**Your objective:**
In the entries that follow, find the line containing "Identify the document elements. Format: label [x1, y1, x2, y2]."; from there, copy every line exactly through the line containing "Page size: 1275x1650.".

**Record excerpts:**
::::::
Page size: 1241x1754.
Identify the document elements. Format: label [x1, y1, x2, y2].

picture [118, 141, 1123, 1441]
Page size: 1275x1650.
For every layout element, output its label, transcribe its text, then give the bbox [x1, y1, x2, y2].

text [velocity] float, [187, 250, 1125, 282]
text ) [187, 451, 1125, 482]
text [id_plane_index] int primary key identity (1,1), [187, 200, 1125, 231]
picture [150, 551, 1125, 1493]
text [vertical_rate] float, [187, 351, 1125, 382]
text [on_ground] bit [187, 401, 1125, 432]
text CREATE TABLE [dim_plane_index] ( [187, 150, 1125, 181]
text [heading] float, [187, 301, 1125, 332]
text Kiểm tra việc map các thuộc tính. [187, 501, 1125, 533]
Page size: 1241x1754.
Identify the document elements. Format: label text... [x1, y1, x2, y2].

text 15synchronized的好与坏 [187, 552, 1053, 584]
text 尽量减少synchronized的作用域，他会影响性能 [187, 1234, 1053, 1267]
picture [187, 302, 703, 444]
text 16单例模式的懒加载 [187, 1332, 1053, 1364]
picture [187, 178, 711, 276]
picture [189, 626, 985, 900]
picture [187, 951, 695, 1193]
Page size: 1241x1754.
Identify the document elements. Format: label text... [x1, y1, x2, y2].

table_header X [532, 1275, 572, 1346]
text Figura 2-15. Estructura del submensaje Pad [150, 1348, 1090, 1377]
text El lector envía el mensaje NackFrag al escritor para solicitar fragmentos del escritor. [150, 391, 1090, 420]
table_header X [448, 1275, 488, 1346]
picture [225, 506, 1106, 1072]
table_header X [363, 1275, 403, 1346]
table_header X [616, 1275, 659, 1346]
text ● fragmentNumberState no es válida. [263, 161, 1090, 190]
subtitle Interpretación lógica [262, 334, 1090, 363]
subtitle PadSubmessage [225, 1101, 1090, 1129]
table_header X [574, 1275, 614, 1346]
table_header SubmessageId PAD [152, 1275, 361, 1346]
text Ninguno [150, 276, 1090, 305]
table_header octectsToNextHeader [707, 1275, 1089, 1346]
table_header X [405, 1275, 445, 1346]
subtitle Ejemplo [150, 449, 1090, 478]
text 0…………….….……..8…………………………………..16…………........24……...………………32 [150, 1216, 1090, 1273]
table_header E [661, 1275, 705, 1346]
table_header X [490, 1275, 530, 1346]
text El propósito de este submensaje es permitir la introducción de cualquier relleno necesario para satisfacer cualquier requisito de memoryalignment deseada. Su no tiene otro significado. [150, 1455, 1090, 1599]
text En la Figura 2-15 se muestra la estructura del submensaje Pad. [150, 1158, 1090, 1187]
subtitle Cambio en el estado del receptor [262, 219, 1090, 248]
::::::
**Result of this task:**
Identify the document elements. Format: label [x1, y1, x2, y2].

picture [118, 141, 1123, 1441]
Page size: 1275x1650.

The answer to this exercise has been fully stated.